Crimetown is produced by Gimlet Media and hosted by Marc Smerling and Zac Stuart-Pontier.  It has been mentioned before that I have an outrageous fascination with non-fiction books and that love extends to other form of non-fiction as well.  I often find myself watching documentaries as often as traditional TV and movies.  I have a vague interest in the genre of “true crime” although I was never really sucked into it all that much until I read The Lufthansa Heist by Henry Hill and Daniel Simone.  I must have missed the period of fascination most people (or at least males I grew up with) had with the mob, but I hit a period last year after reading that book and seeing other documentaries and of course the classic Goodfellas that got me supremely interested in all the different angles around Henry Hill.  It passed.  Or so I thought.

A friend and I will often drop into conversations if we’ve started listening to a podcast we think is worth checking out.  He led me along on a string a little for this one.  He said it was a podcast that was in the style of a documentary about organized crime.  They were going to spend each season focusing on a different city.  At this point I was already pretty interested and figured I would chuck it onto the backlog of podcasts to check out.  Then he reeled me in.  “It’s just started it’s first season and that season just happens to be about Providence.”  A podcast that sounded interesting, I would only have to listen to a couple episodes to catch up to, and was about my home state?  How could I not at least give it a chance?

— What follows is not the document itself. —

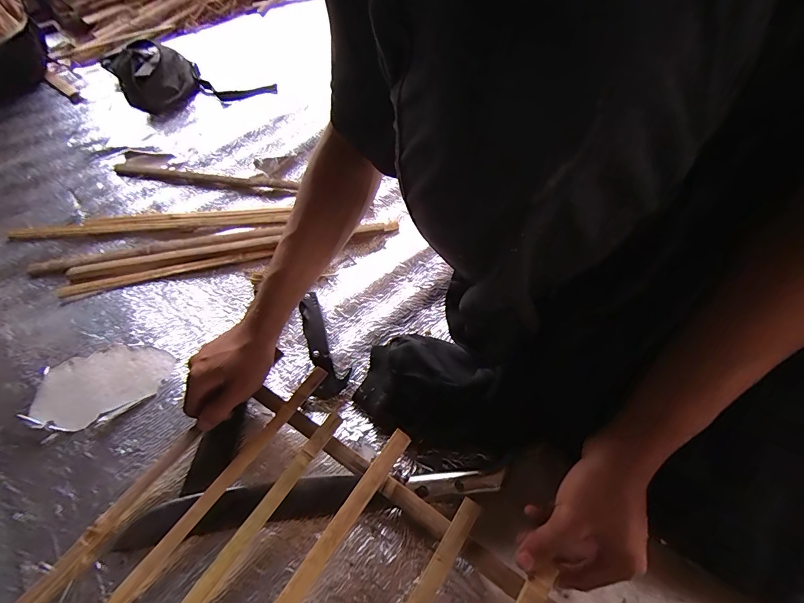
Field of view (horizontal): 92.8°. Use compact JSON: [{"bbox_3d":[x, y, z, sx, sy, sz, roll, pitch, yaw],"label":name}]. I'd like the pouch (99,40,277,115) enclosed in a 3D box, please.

True to the description, Crimetown is an incredible undertaking.  The podcast uses archived audio as well as interviews with several people intimately involved with the politics, law enforcement, and mafia starting in the 1970s.  It uses several people of interest to drive the story, however, it is fair to say that the infamous Vincent “Buddy” Cianci, the former mayor of Providence, is the focal point of the podcast.  Each episode or chapter runs about 30 to 45 minutes and are packed with stories and interviews.  They do a great job telling just a couple specific stories each chapter that drive the overall plot forward.  At the time I am writing this, six chapters have come out and each chapter has a companion page at their website crimetownshow.com where they put up pictures of the people involved and occasionally archived documents and videos.  It really is quite amazing how well they paint each of stories and it has become a must listen for me as soon as it is released.  If you are at all interested in true crime or even just someone who finds the style of documentaries to be interesting this podcast is completely worth checking out.  I look forward to the rest of the season and any/all of the future seasons to come.